Categories: OLD Media Moves

Reuters editor in chief says story wasn't spiked due to pressure

TALKING BIZ NEWS EXCLUSIVE

Reuters editor in chief David Schlesinger sent out the following e-mail Wednesday afternoon to the news service’s editorial managers after Talking Biz News reported Monday that Reuters spiked a story about a hedge fund manager after he pressured them.

Schlesinger’s e-mail stated, “There’s been blog chatter in the US this week that I spiked a story because Devin told me to after he got a call from the story’s putative subject. I know many of our journalists have been concerned by the reports and even wondered if they were true.

“Don’t believe them.

“We make decisions on stories for editorial and journalistic reasons only.

“Those decisions, by their nature, are judgement calls and you of course are always free to question the judgement or debate the issues.
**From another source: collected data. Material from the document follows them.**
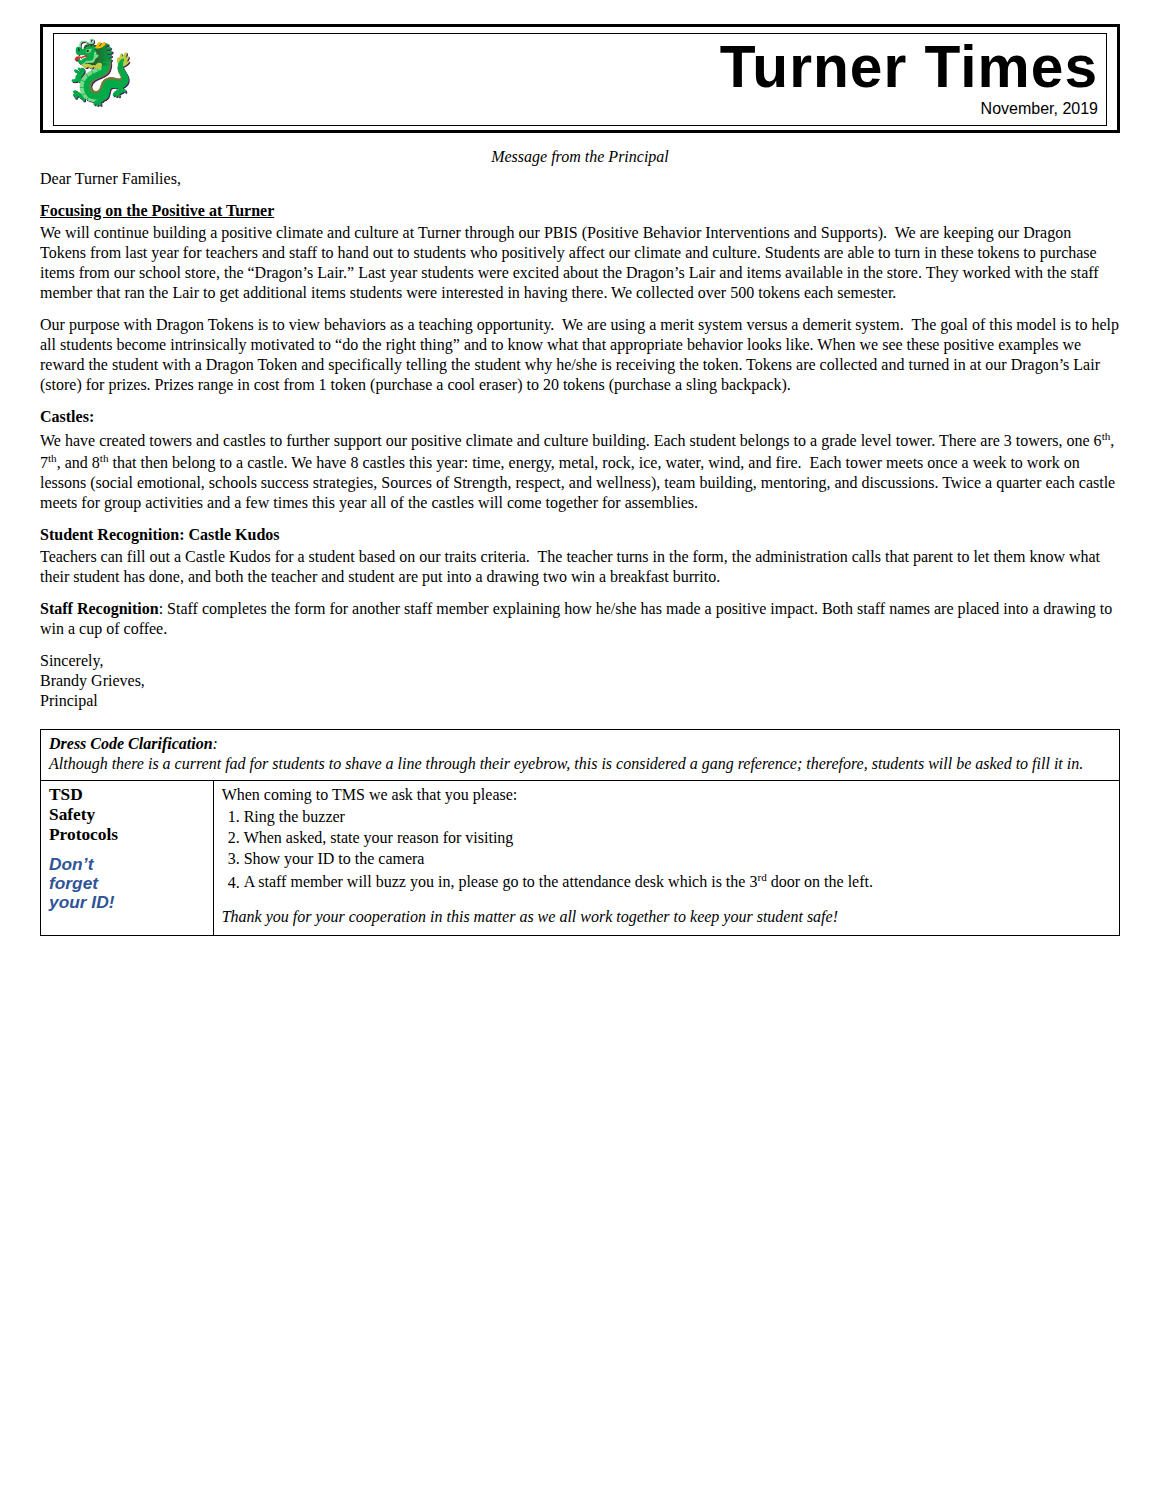🐉
Turner Times
November, 2019
Message from the Principal
Dear Turner Families,
Focusing on the Positive at Turner
We will continue building a positive climate and culture at Turner through our PBIS (Positive Behavior Interventions and Supports). We are keeping our Dragon Tokens from last year for teachers and staff to hand out to students who positively affect our climate and culture. Students are able to turn in these tokens to purchase items from our school store, the “Dragon’s Lair.” Last year students were excited about the Dragon’s Lair and items available in the store. They worked with the staff member that ran the Lair to get additional items students were interested in having there. We collected over 500 tokens each semester.
Our purpose with Dragon Tokens is to view behaviors as a teaching opportunity. We are using a merit system versus a demerit system. The goal of this model is to help all students become intrinsically motivated to “do the right thing” and to know what that appropriate behavior looks like. When we see these positive examples we reward the student with a Dragon Token and specifically telling the student why he/she is receiving the token. Tokens are collected and turned in at our Dragon’s Lair (store) for prizes. Prizes range in cost from 1 token (purchase a cool eraser) to 20 tokens (purchase a sling backpack).
Castles:
We have created towers and castles to further support our positive climate and culture building. Each student belongs to a grade level tower. There are 3 towers, one 6th, 7th, and 8th that then belong to a castle. We have 8 castles this year: time, energy, metal, rock, ice, water, wind, and fire. Each tower meets once a week to work on lessons (social emotional, schools success strategies, Sources of Strength, respect, and wellness), team building, mentoring, and discussions. Twice a quarter each castle meets for group activities and a few times this year all of the castles will come together for assemblies.
Student Recognition: Castle Kudos
Teachers can fill out a Castle Kudos for a student based on our traits criteria. The teacher turns in the form, the administration calls that parent to let them know what their student has done, and both the teacher and student are put into a drawing two win a breakfast burrito.
Staff Recognition: Staff completes the form for another staff member explaining how he/she has made a positive impact. Both staff names are placed into a drawing to win a cup of coffee.
Sincerely,
Brandy Grieves,
Principal
Dress Code Clarification:
Although there is a current fad for students to shave a line through their eyebrow, this is considered a gang reference; therefore, students will be asked to fill it in.
| TSD Safety Protocols Don’t forget your ID! | When coming to TMS we ask that you please: Ring the buzzer When asked, state your reason for visiting Show your ID to the camera A staff member will buzz you in, please go to the attendance desk which is the 3 rd door on the left. Thank you for your cooperation in this matter as we all work together to keep your student safe! |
But never doubt the commitment of this company and of me to our Trust principles and journalistic ethics.

“In my three years as Editor-in-Chief (and in the three years before that when I was running editorial operations), neither Tom nor Devin has ever asked me to kill a story or to run a story. I would have objected loudly if they had.

“They do — and I expect them to — onpass comments and complaints about stories we’ve done or are contemplating. Those comments come from customers, from competitors, from government officials, from ordinary citizens — the very same people who contact me directly scores of times per year.

“Whether the complaints come to me directly or via Tom or Devin, the result is the same: I listen; I look into the matter; I make up my own mind.

“The company named me editor for  my judgement, my experience, my ethics — it wants me to be independent because good journalism is good business.Â

“That’s how it should work. That’s how it does work.”

View Comments

  • Sorry, Dave, but absent additional information, I'm not buying. Sure, it COULD have happened that way, but in my 25 years of real-life experience, it never once did.

  • There is a reason why you are editor in chief and thus you are delegated the abilities to make those decisions at Reuters and you do a darn good job and dont let anybody convince you otherwise.

  • I am not buying Dave's statement. Goldstein is too good of an investigative reporter, who has been ahead of the SAC story for a while, to not try and get the Mrs. SAC lawsuit out there first. It is clear to me he'd been working on this news a while becuase he advanced the story outside of what was in the lawsuit within hours of it being filed. Reuters is lucky to have Goldstein on their team and I hope they learn to take care of him.

  • Totally UNexlained by David Schlesinger are the reasons the story was spiked or any hint that he plans to get a revised story published. That is troubling.

    Significantly, Schlesinger does not suggest that he sent the reporter a message to do more work to get the story up to Reuters standards. Indeed, Schlesinger's words can reasonably be interpreted to mean that the story was permanently spiked and no further reporting on the issues and people will be done by Reuters.

    Hinted at, but not stated, is that there was in fact a complaint of some kind that came before a decision to spike the story.

    Finessing facts like this is PR, not journalism. For that PR response David Schlesinger's judgment in how he reacted to this leak about a spiked story is rightly called into question.

    No Reuters reporter would be allowed to play games with facts like that, tapdancing around the issues and basically writing "trust me, I'm honest."

    Without a doubt the spiking decision was David Schlesinger's own call. It would be stupid of others to ask him to kill a story in the terms Schlesinger cited. So what Schlesinger has done is knock down a straw man argument while ignoring the real issue.

    There is a line between crudely asking that a story be killed and subtly getting across a message on behalf of a powerful party making a complaint that succeeds in getting a story killed.

    Schlesinger is opaque on this and on whether he directed the reporter to do more work, and fast, to get the story redone to his satisfaction so that it can be published. Unless he has done that Schlesinger has sent a message about future complaints, a message that should trouble everyone in the Reuters newsrooms.

    THAT is the question -- whether to pursue the facts until the story is up to Reuters standards or to cave in.

    The test of an editor-in-chief is not that he relied on his own judgment, which is assumed, but whether in the face of complaints he stood up for honest journalism. The way to stand up is to demand as much more reporting as it takes to get the story right and to publish it was quickly as possible.

  • I don't believe him. Why can't some publication with a serious spine hire Matt Goldstein and let him just do his damn thing?!?!